After running the wheels off my car for two years as a mystery shopper, I finally decided I needed to find a “real” job – I was spending too much time in the search for work, planning routes, doing the routes, doing the reports, and then being wiped out with exhaustion the next day. So I started applying for part time jobs that would provide some steady income, but also leave open the possibility of doing some mystery shops when I felt like it. I needed to take some of the “frantic-ness” out of the process.

So I got a part-time job at the local auto parts store. I have never worked retail before. I’m an accountant. I’ve been a desk jockey for 40 years. I knew nothing about working retail. And I am an introvert. I worried I would want to hide in the back when customers came in.

I hadn’t reckoned on what mystery shopping has done for me.

It has forced me to look people in the eye – so I could see if they were making eye contact or not.

It has forced me to accept offers for help, instead of looking for things myself – so I could see if the clerks were seeking me out and offering help.

It has forced me to be glad to hear “Welcome to Widgets R Us” as I came through the door – because I knew I could give a clerk credit for greeting me within 3 or 30 seconds of entering, whichever was their standard. It has forced me to endure the cheerfulness of others – so I could give them credit for being cheerful in their greeting.

It has forced me to count “one ringy-dingy, two ringy-dingies” when I call a store – so I can report that the phone was, indeed, answered within three rings.

It has forced me to pay attention to how extroverts interact with customers.
It has forced me to notice if the floor is clean, the window ledges dusted, the doors and windows clean of fingerprints, the restroom is stocked and clean.

It has taught me how to be a good sales clerk.

I started this job just four weeks ago. I have learned that my chain does not hire mystery shoppers – they send members of management out to mystery shop the stores, both in person and on the phone. But I work as if any customer could be a mystery shopper.

Because they could be. I have no idea what the managers look like who might come in to shop my store, while my DM or manager shops theirs.
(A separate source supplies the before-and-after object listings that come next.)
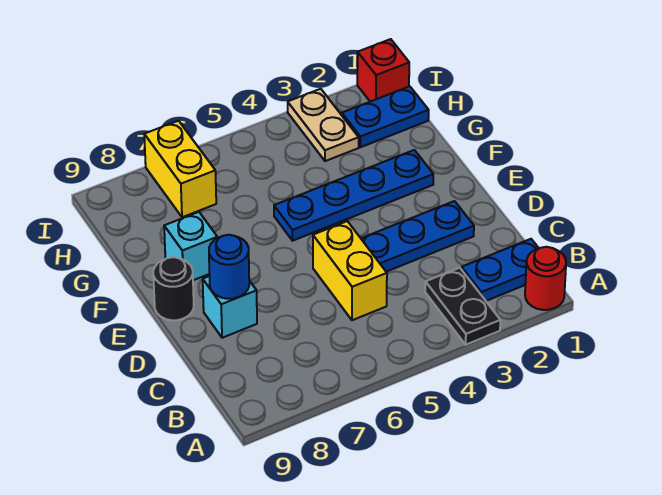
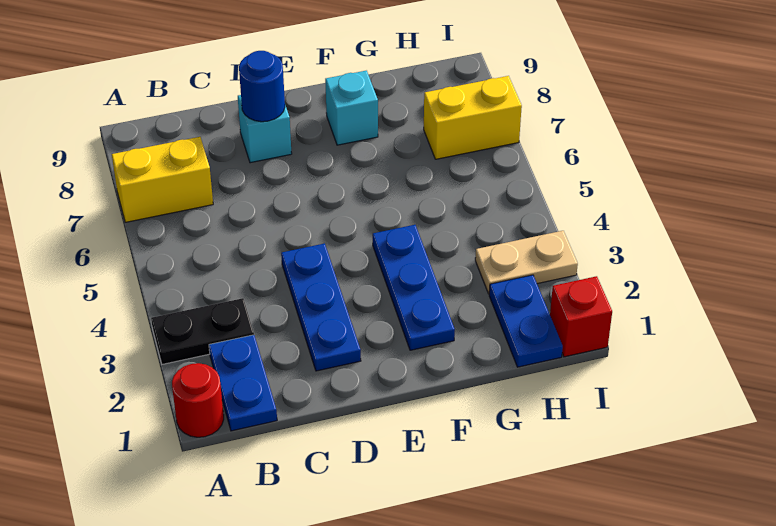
yellow brick C5:D5 level 1 -> yellow brick A7:B7 level 1
black round brick E9 level 1 -> none
blue plate F2:F5 level 1 -> blue plate F2:F4 level 1

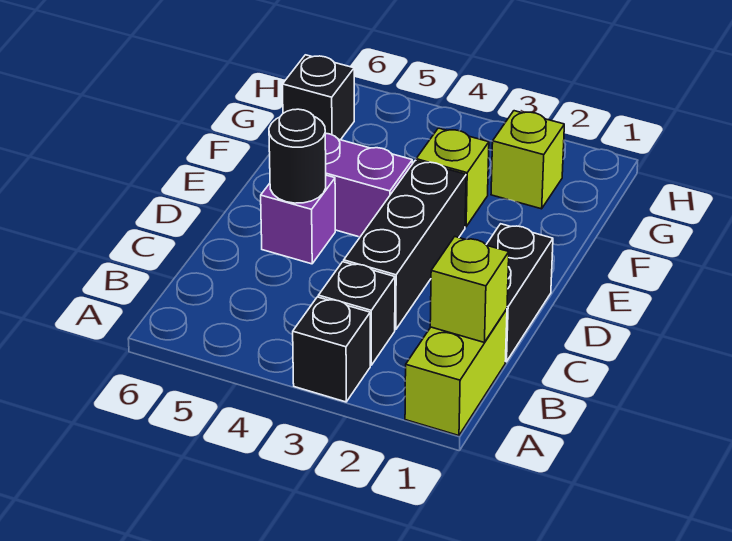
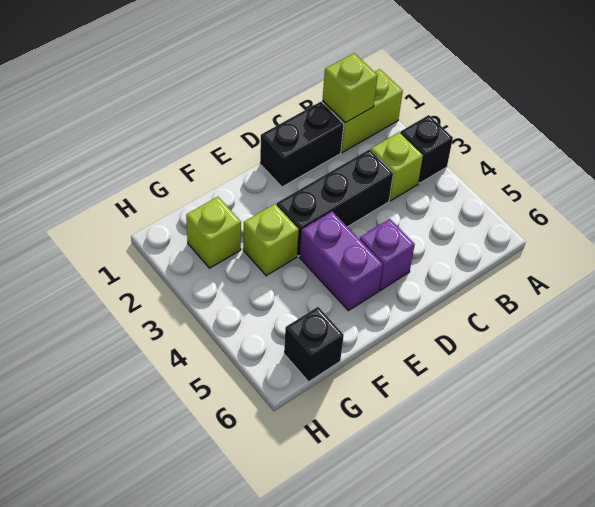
black brick B3 level 1 -> lime brick B3 level 1
black round brick D5 level 2 -> none

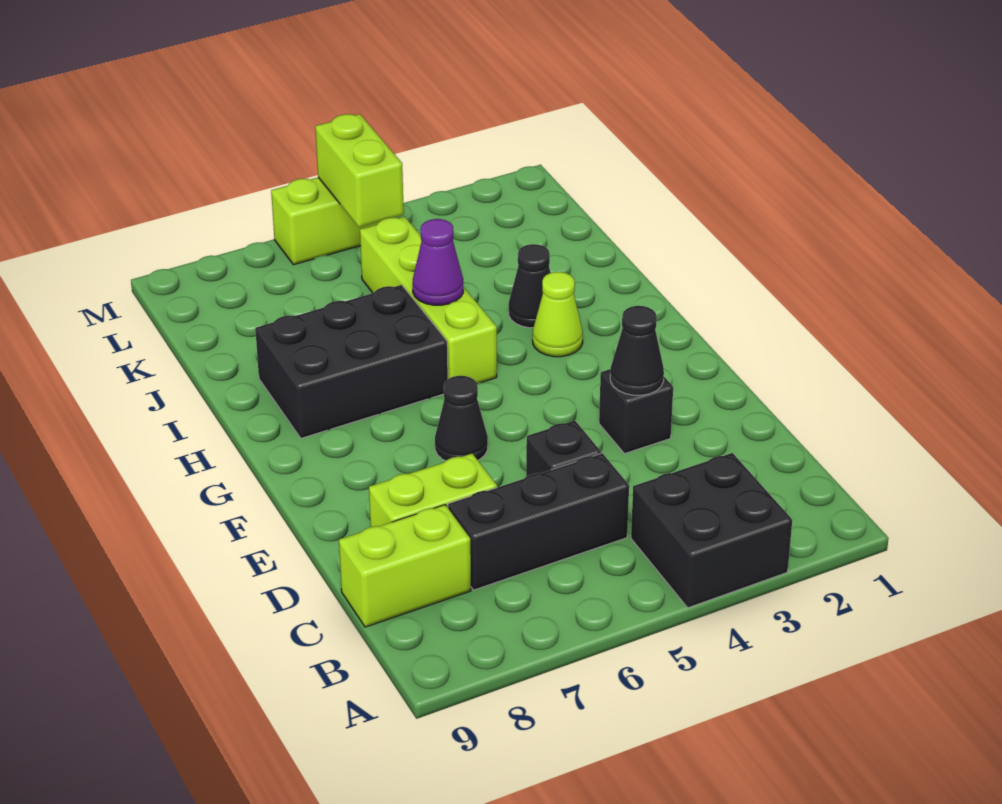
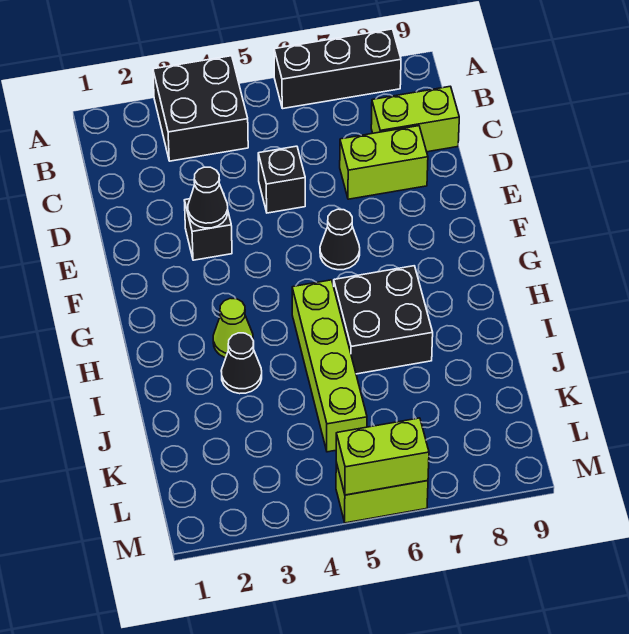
black brick C5:C7 level 1 -> black brick A6:A8 level 1
black brick H6:I8 level 1 -> black brick H6:I7 level 1
purple cone I5 level 2 -> none
lime brick L5:M5 level 2 -> lime brick M5:M6 level 2

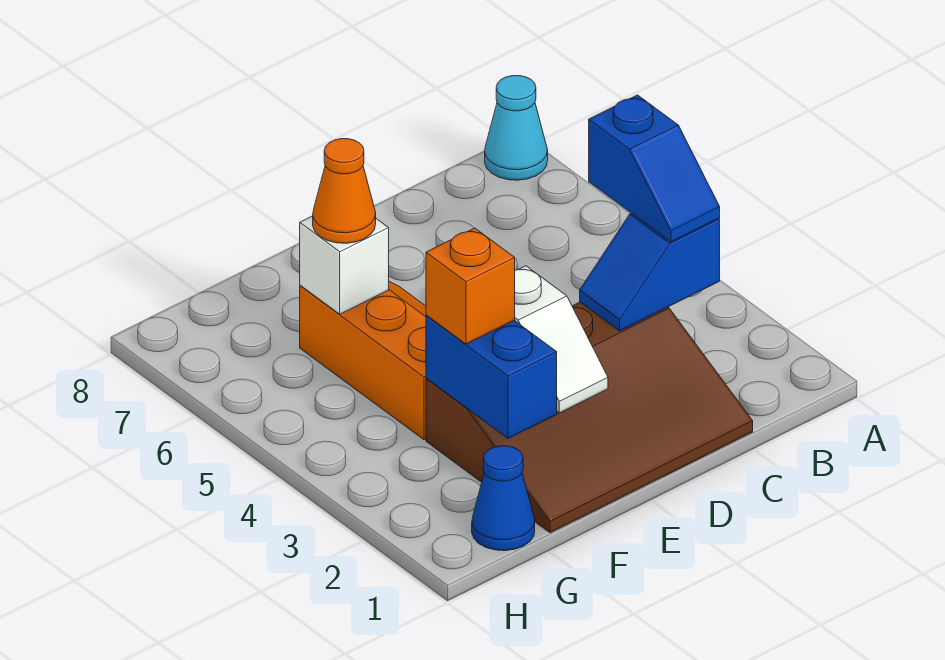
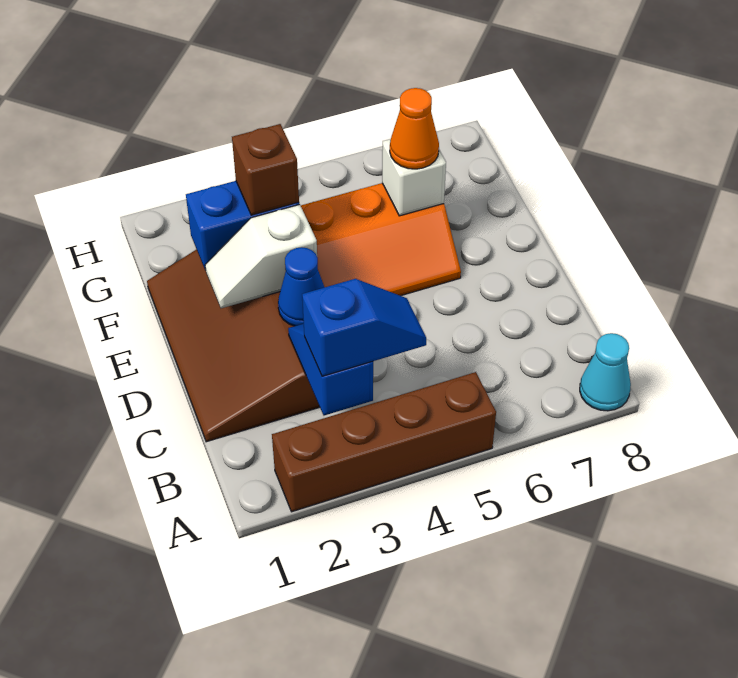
none -> brown brick A2:A5 level 1
blue slope B3:B4 level 3 top 4 -> blue slope B3:B4 level 3 top 3
orange brick F3 level 3 -> brown brick F3 level 3
blue cone G1 level 1 -> blue cone D3 level 2

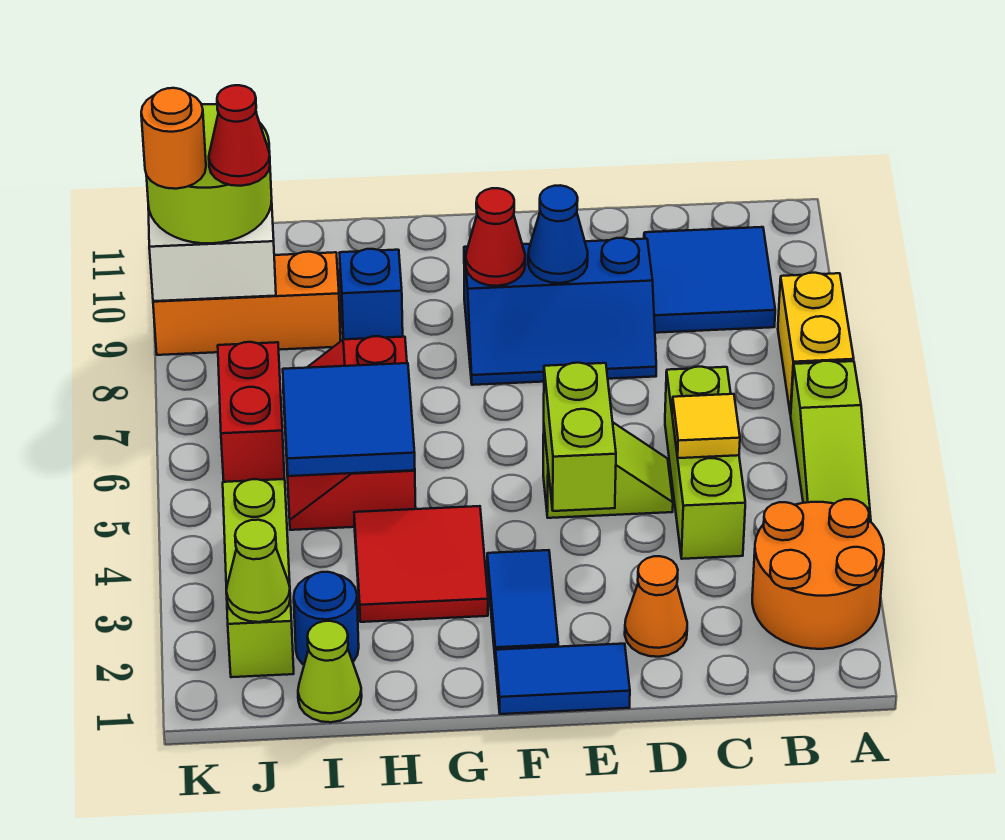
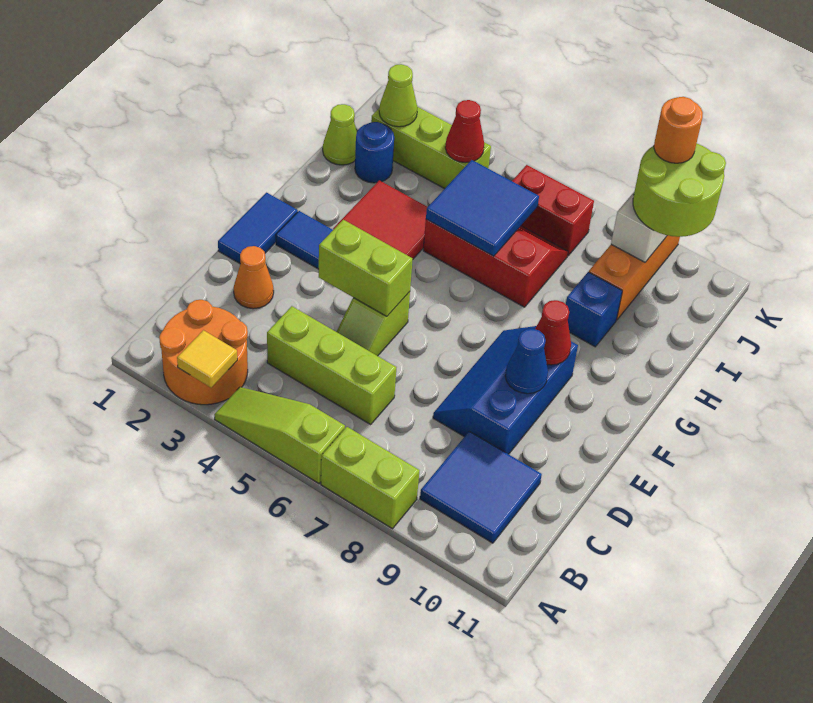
yellow brick A7:A8 level 1 -> lime brick A7:A8 level 1
yellow tile C5 level 2 -> yellow tile A3 level 2
red cone J9 level 4 -> red cone J4 level 2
The only people I’m pretty sure are not mystery shoppers are the ones who come in with a cell phone glued to their ear – because mystery shoppers don’t use cell phones on a shop.

Our greeting standard is to drop what we are doing and greet each customer within 30 seconds or 30 feet of entry. Our phone standard is to answer in three rings. Our service standard is to ask each customer what they are working on, and proactively help them find what they need.
And I nail it. If a customer slips past me because I was occupied with another, I go hunt them down in the aisles when I finish and ask, “Can I help you find something?” I listen to their descriptions — sometimes not very technical descriptions — of whatever is ailing their auto that day and look up the parts, and make suggestions, and (more often than not in these early days of the job) get someone with more knowledge to help — while I listen attentively so that maybe next time I won’t need to ask for help.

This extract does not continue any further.